Лето измучило землю зноем, урожай винограда в Жуанвиле не удался, и казалось, что работы для местных виноградарей будет мало. Однако сенешаль заявил, что дело можно и должно поправить, ежели взяться с умом. Больше месяца ездил он по всему графству, торгуясь со знатными сеньорами и с бедными фермерами за каждую гроздь. Ездил даже к графу Тибо Шампанскому, которого вроде не очень любил, и с которым долго не мог сторговаться; помогло только то, что супруга Тибо, Изабелла, дочь короля Людовика, хорошо относилась к Жуанвилю и, видимо, уговорила супруга пойти ему на уступку. Вернулся сенешаль довольный, сопровождаемый большим обозом отборного винограда. Но дорога отняла время, и виноград уже начинал бродить, оттого мять его надо было тотчас, не откладывая. Потому и позвали девок: все мужики, становившиеся на лето, как это называли в народе, «давильщиками», были при деле, а виноград еще оставался. Что же — позвали девок. Мальчишки со всей округи бегали посмотреть, как они задирают юбки, — да только их прогоняли прочь, а тем паче если сам мессир сенешаль являлся поглядеть, как тут его виноград. А уж если и супруга сенешаля… какие уж тут тогда мальчишки — совсем срам.

Оттого Мари Жуанвиль смотрела на своего мужа — и ревновала. Ревновала ли к этим девушкам, в которых видела свежесть и задор, давно утерянные ею самой? О нет. Ревновала ли она когда-либо к бесстыжим, развратным красавицам-сарацинкам, о которых вдоволь наслушалась от заезжих менестрелей и рыцарей, просивших крова в замке Жуанвиль? Нет. Ревновала ли к дерзким, пресыщенным парижанкам, окружавшим ее мужа изо дня в день, пока она, одна-одинешенька, в окружении детей и собак, дожидалась его в Шампани? Нет, нет, нет.

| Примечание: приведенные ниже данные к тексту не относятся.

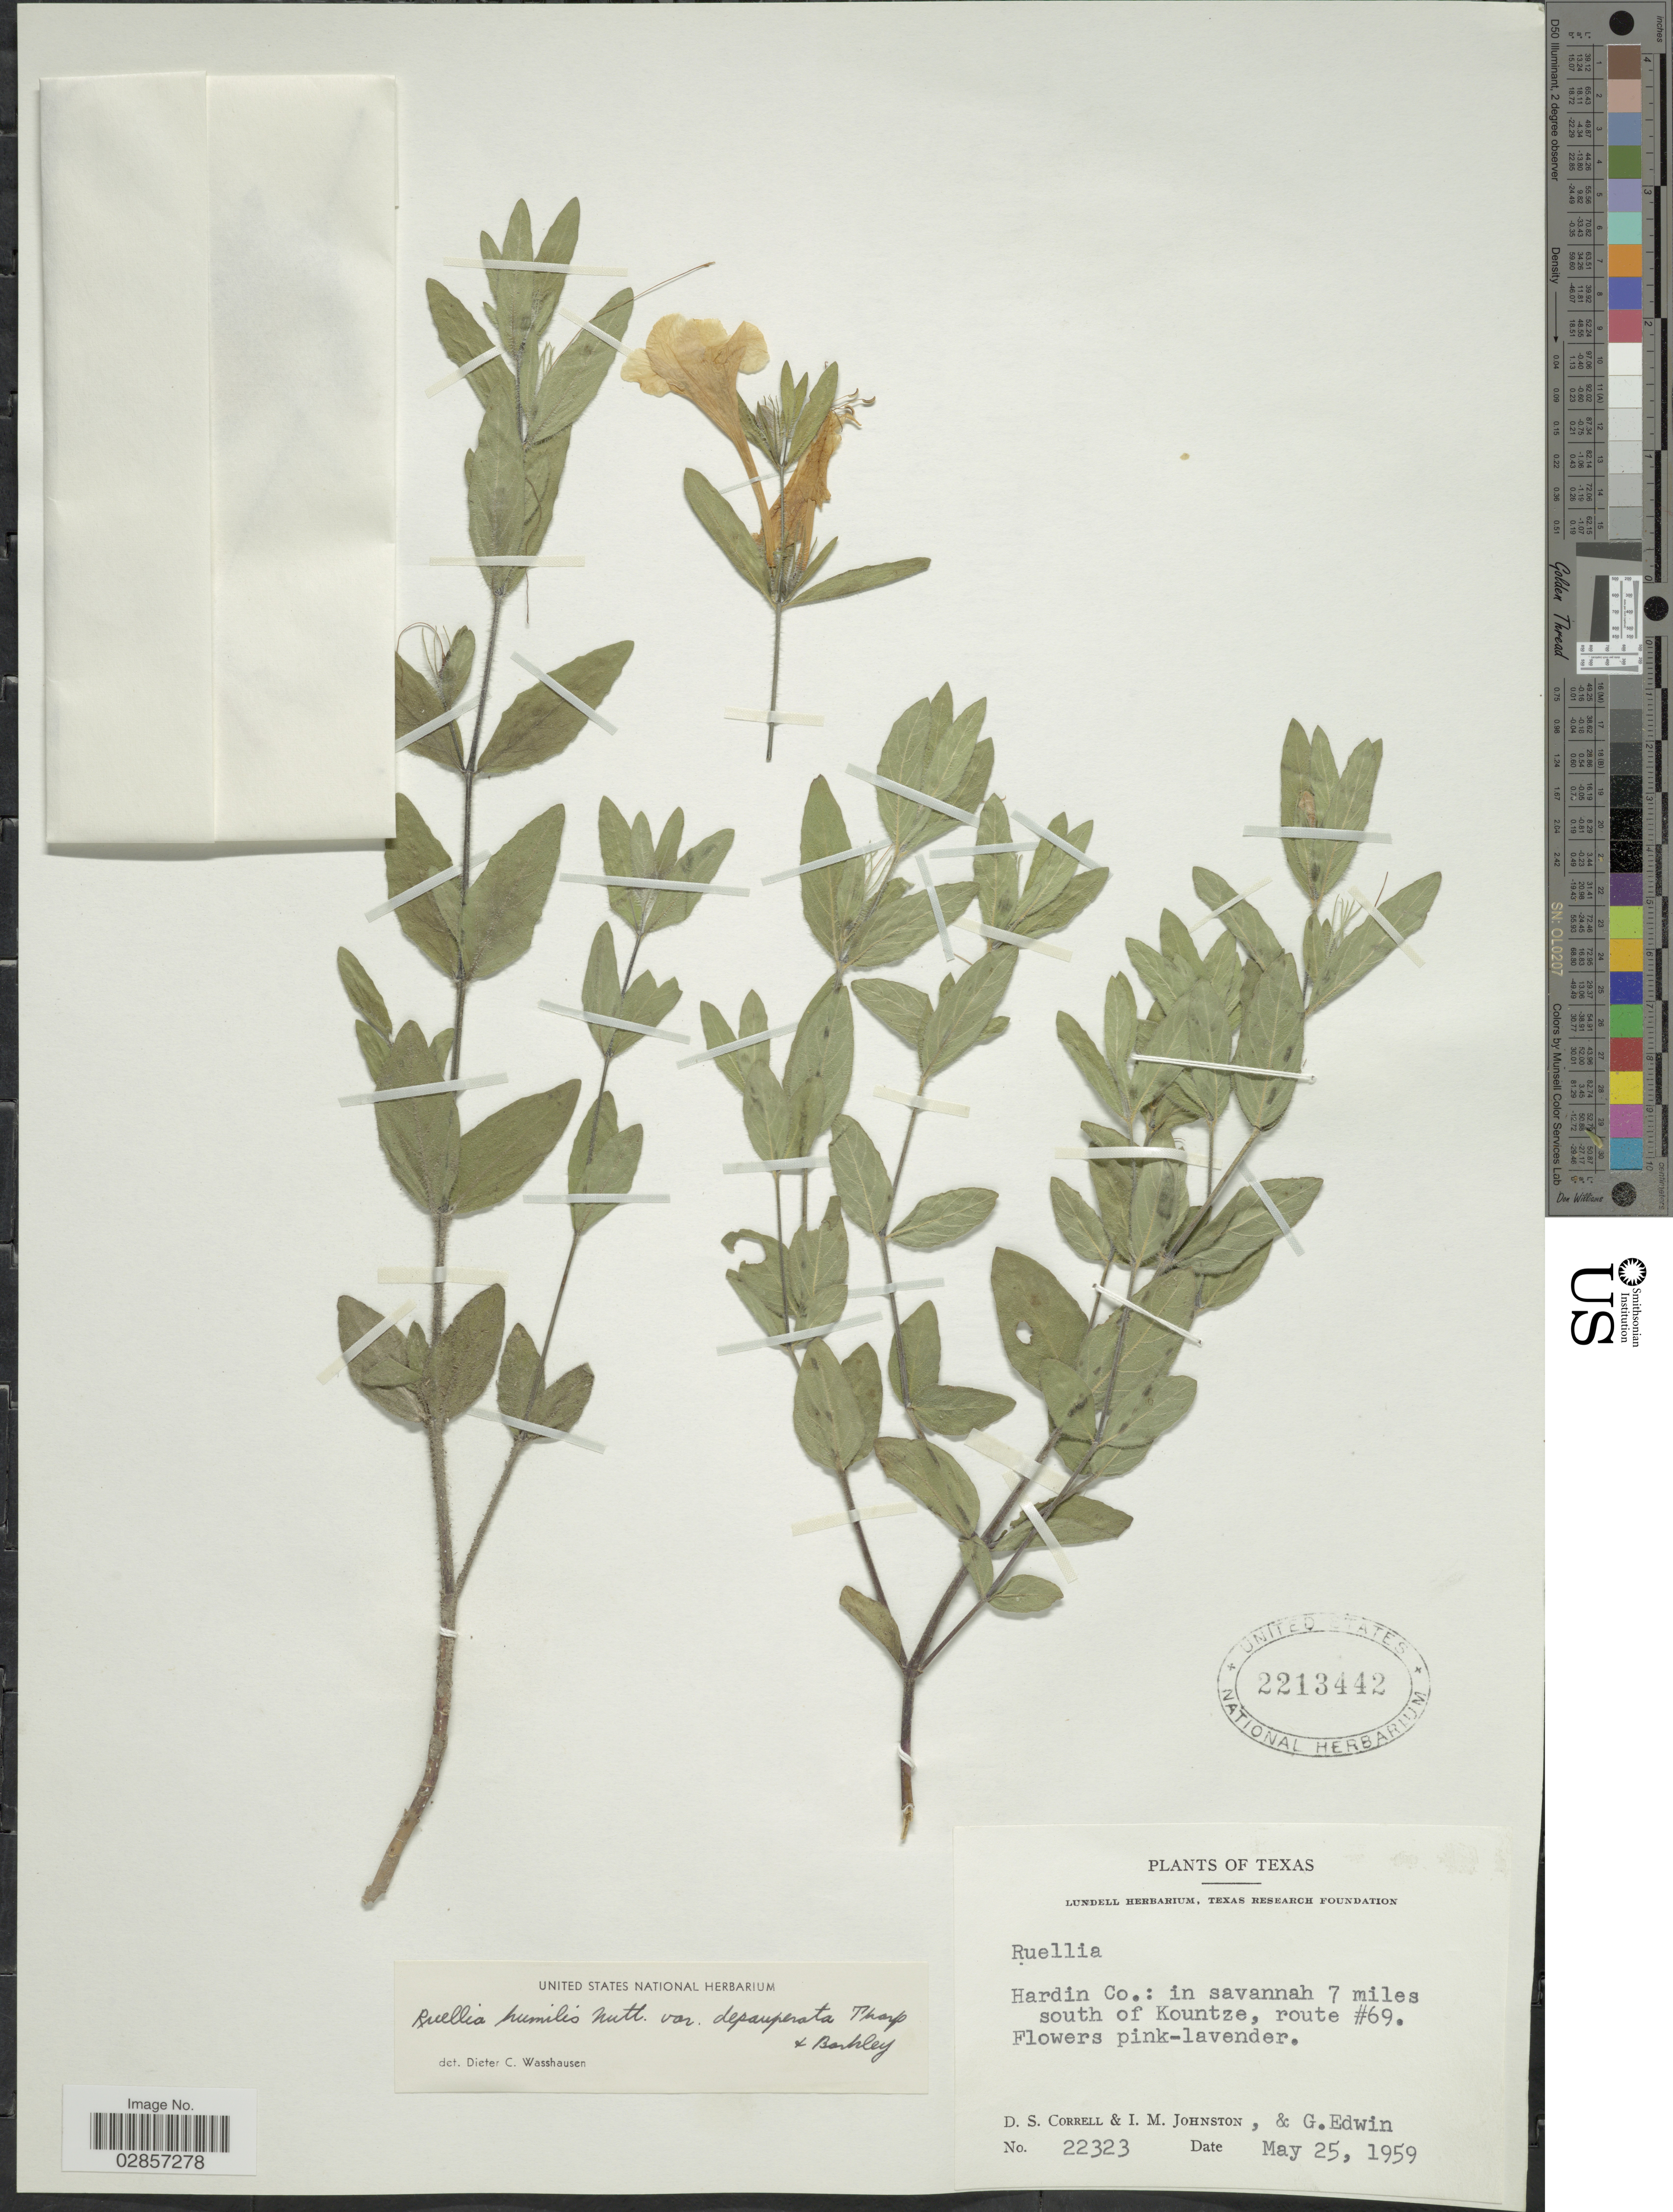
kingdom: Plantae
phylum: Tracheophyta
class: Magnoliopsida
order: Lamiales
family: Acanthaceae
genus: Ruellia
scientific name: Ruellia humilis var. depauperata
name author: Tharp & F.A. Barkley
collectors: D. S. Correll, I.M. Johnston & G. Edwin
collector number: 22323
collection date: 1959-05-25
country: United States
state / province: Texas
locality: Hardin Co.: in savannah 7 miles south of Kountze, route # 69.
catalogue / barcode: US 2213442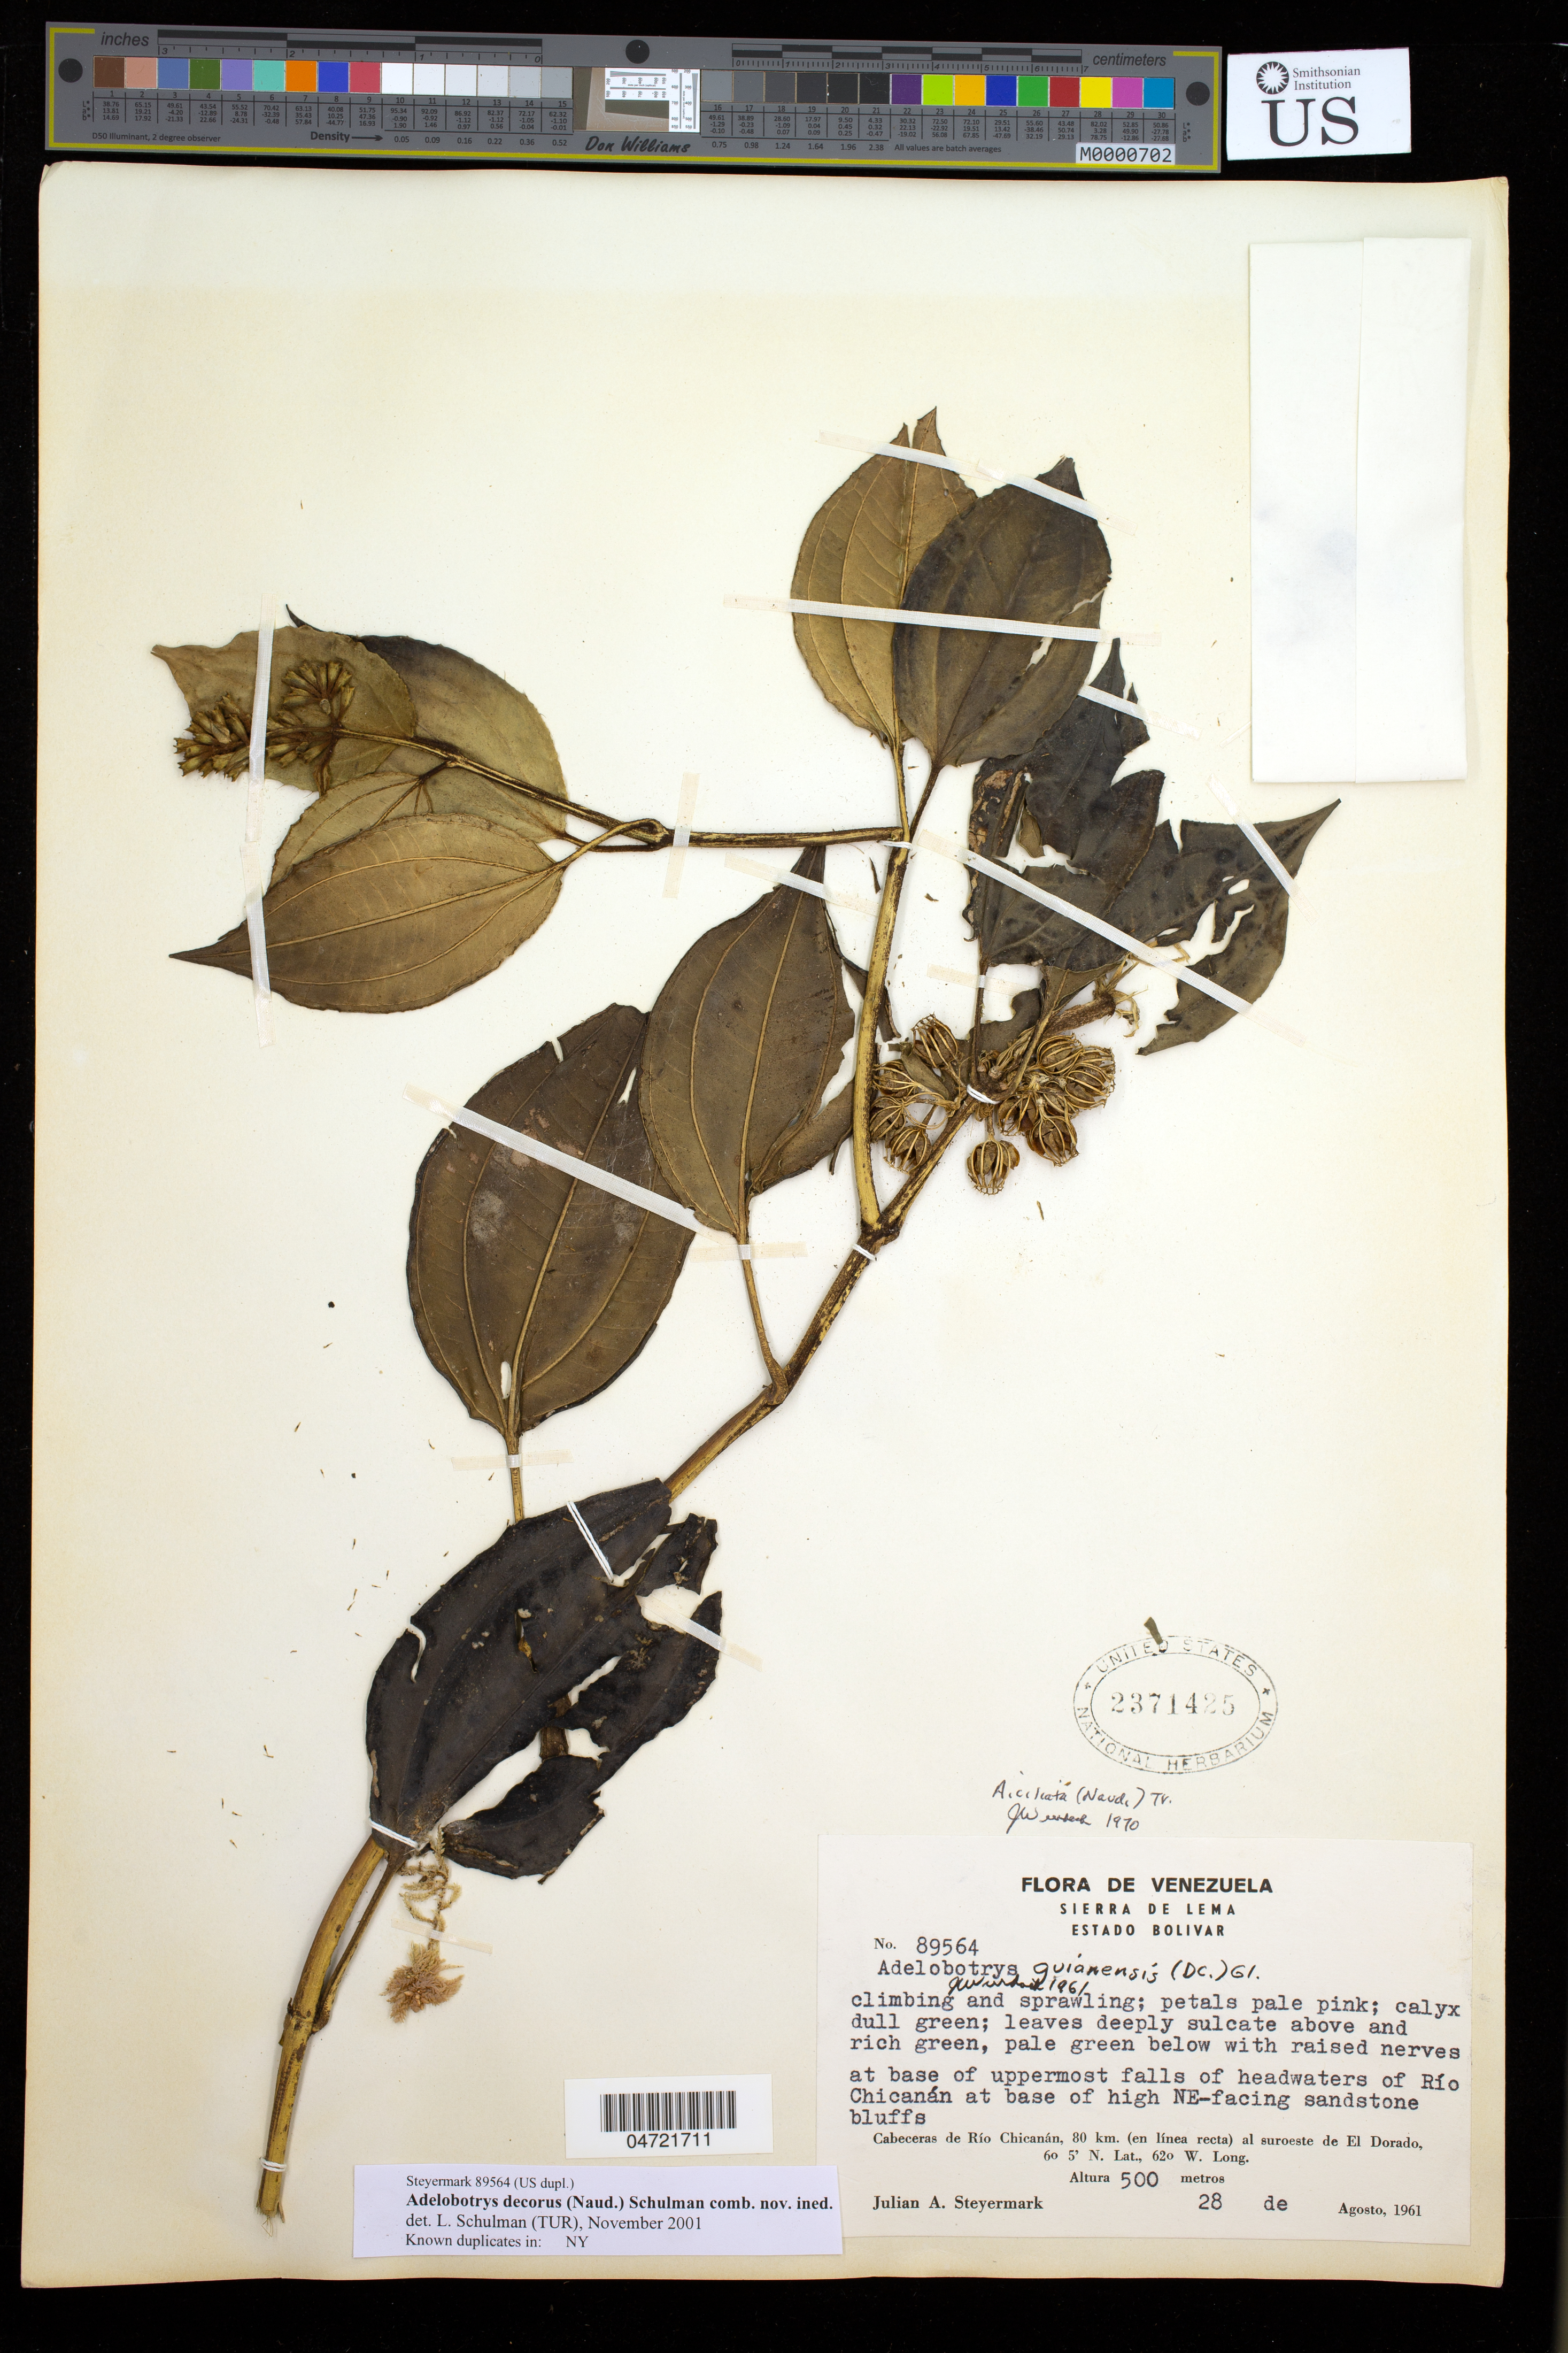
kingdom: Plantae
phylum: Tracheophyta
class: Magnoliopsida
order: Myrtales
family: Melastomataceae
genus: Adelobotrys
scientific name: Adelobotrys sp. nov.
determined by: Schulman, Leif, (TUR), University of Turku (FINLAND)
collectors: J. Steyermark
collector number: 89564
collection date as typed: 28 Aug 1961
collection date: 1961-08-28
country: Venezuela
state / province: Bolivar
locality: Base of uppermost waterfall of headwaters of rio chicanan at base of high sandstone ne-facing bluffs; cabeceras de rio chicanan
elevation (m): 500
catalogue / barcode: US 2371425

Мари Жуанвиль лишь два раза в жизни видела предмет своей ревности, то единственное существо, которое всю жизнь вызывало в ней вспышки зависти и почти что неудержимой злобы; лишь дважды, но этого ей хватило, чтобы отравить свою жизнь и каждый час, такой редкий час, проведенную ею с мужем наедине.

Существом, к которому ревновала Мари, был король Людовик.

Она никогда не говорила с ним, кроме того раза, когда Жуанвиль представлял ее ко двору (чтобы на следующий же день отослать обратно, домой, в Шампань), и хотя многое о нем слышала, но знала, что он еще лучше, чем о нем говорят. И чем он лучше был, тем сильней она его ненавидела. Она даже рада была, что Жуанвиль никогда не звал ее за собой в Париж, никогда не предлагал поселиться с ним при дворе. Она боялась, что, оказавшись вблизи короля Людовика, не сможет больше держаться. Она видела это порою во сне, как подходит к нему, сидящему под этим своим знаменитым дубом, к такому доброму, наивно глядящему на нее прекрасными большими глазами снизу вверх, как нищий или дитя, встает над ним и кричит: «Отдайте моего мужа!»

Отдайте моего мужа…

Сперва она радовалась, что ей достался супруг, который так близок к королю. Дружба их не ослабевала с годами, и еще больше окрепла после совместного крестового похода. Порой Жуанвиль сердился на своего короля, порой король сердился на Жуанвиля, но это были ссоры добрых друзей, и происходили они — Мари была уверена в этом — лишь от порывистости и неудержимой честности Жуанвиля. Она знала, какой он честный: в их первую брачную ночь он сказал ей: «Вы нехороши собой, Мари, но я этому очень рад, ведь я увалень и неумеха, и женщин совсем не знаю. Мы будем очень счастливы, вот увидите». Ему было семнадцать лет тогда, а Мари — пятнадцать, и она растерялась от его прямоты, в равной степени жестокой и доброй. И годы не переменили его: он по-прежнему был до крайности прямодушен, и, Мари знала, многими нелюбим за это — но только не королем Людовиком.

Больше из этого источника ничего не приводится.